ABOUT THIS TASK: Give each line of the records again exactly and omit every picture.

PROVIDED ENTRIES:

"""

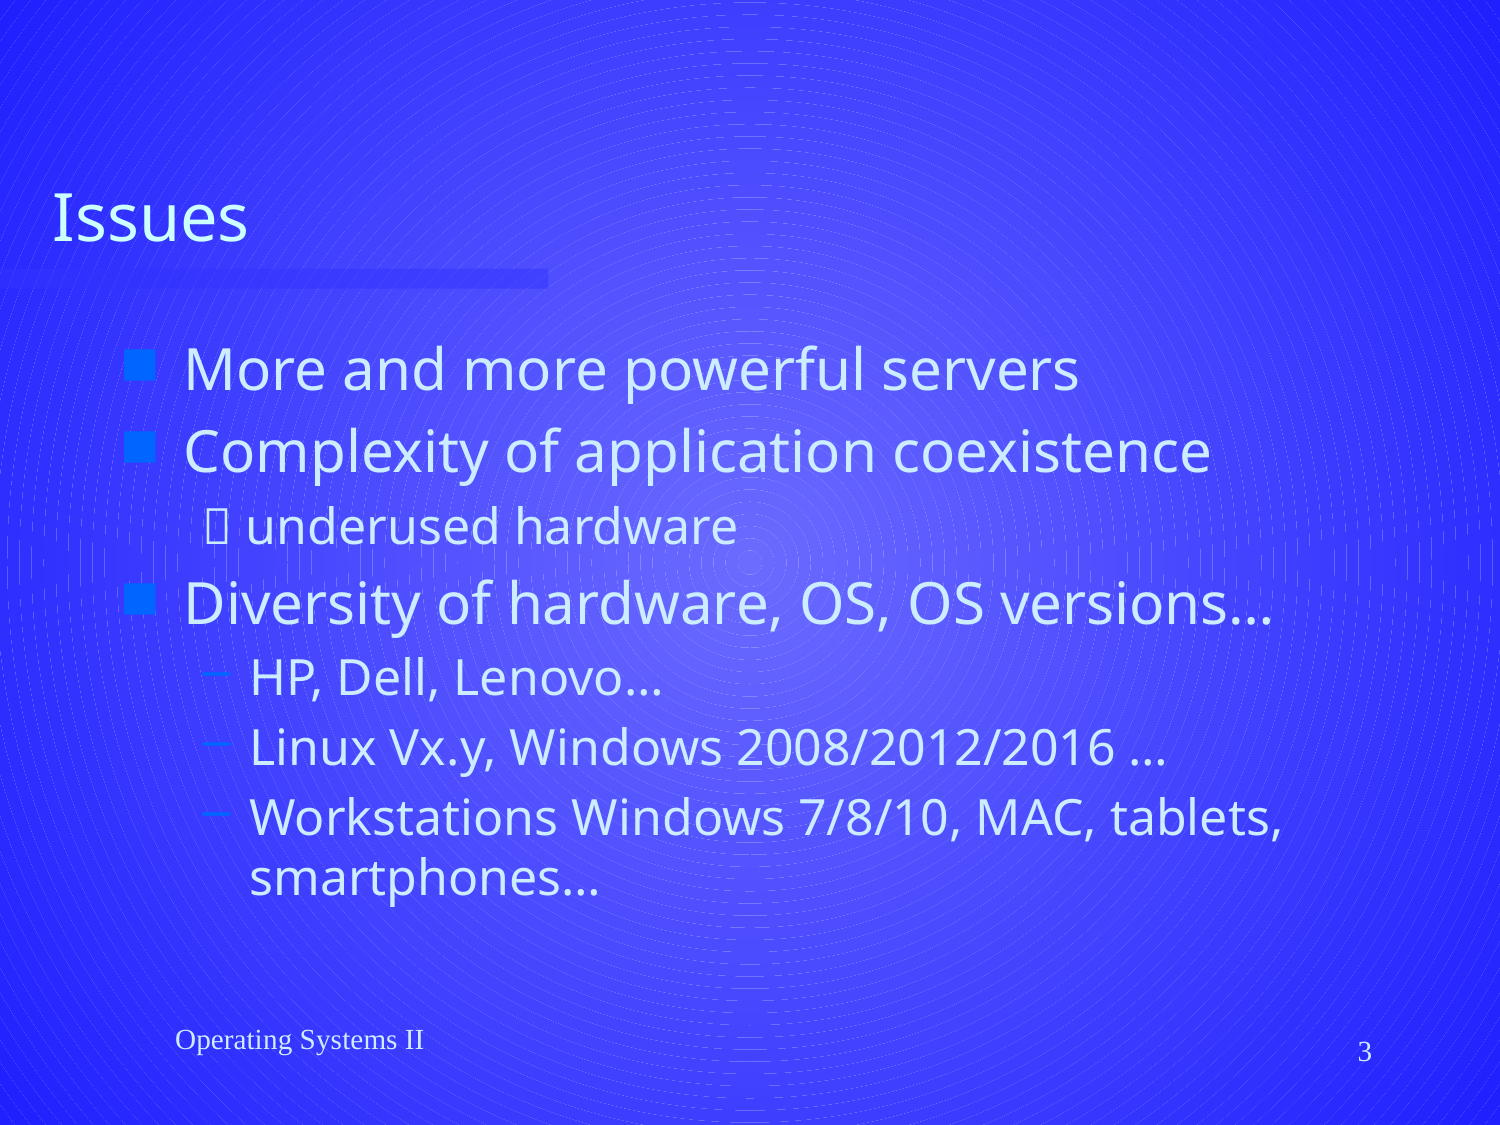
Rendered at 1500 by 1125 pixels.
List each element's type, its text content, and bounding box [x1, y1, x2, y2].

list More and more powerful servers Complexity of application coexistence  underused hardware Diversity of hardware, OS, OS versions… HP, Dell, Lenovo… Linux Vx.y, Windows 2008/2012/2016 … Workstations Windows 7/8/10, MAC, tablets, smartphones… [112, 324, 1388, 1000]
title Issues [37, 75, 1313, 263]
footer Operating Systems II [62, 1012, 538, 1088]
slide_number 3 [1074, 1025, 1388, 1100]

"""

EXERCISE OUTPUT:
Rendered at 1500 by 1125 pixels.
List each element's type, its text content, and bounding box [x1, y1, x2, y2].

list More and more powerful servers Complexity of application coexistence  underused hardware Diversity of hardware, OS, OS versions… HP, Dell, Lenovo… Linux Vx.y, Windows 2008/2012/2016 … Workstations Windows 7/8/10, MAC, tablets, smartphones… [112, 324, 1388, 1000]
title Issues [37, 75, 1313, 263]
footer Operating Systems II [62, 1012, 538, 1088]
slide_number 3 [1074, 1025, 1388, 1100]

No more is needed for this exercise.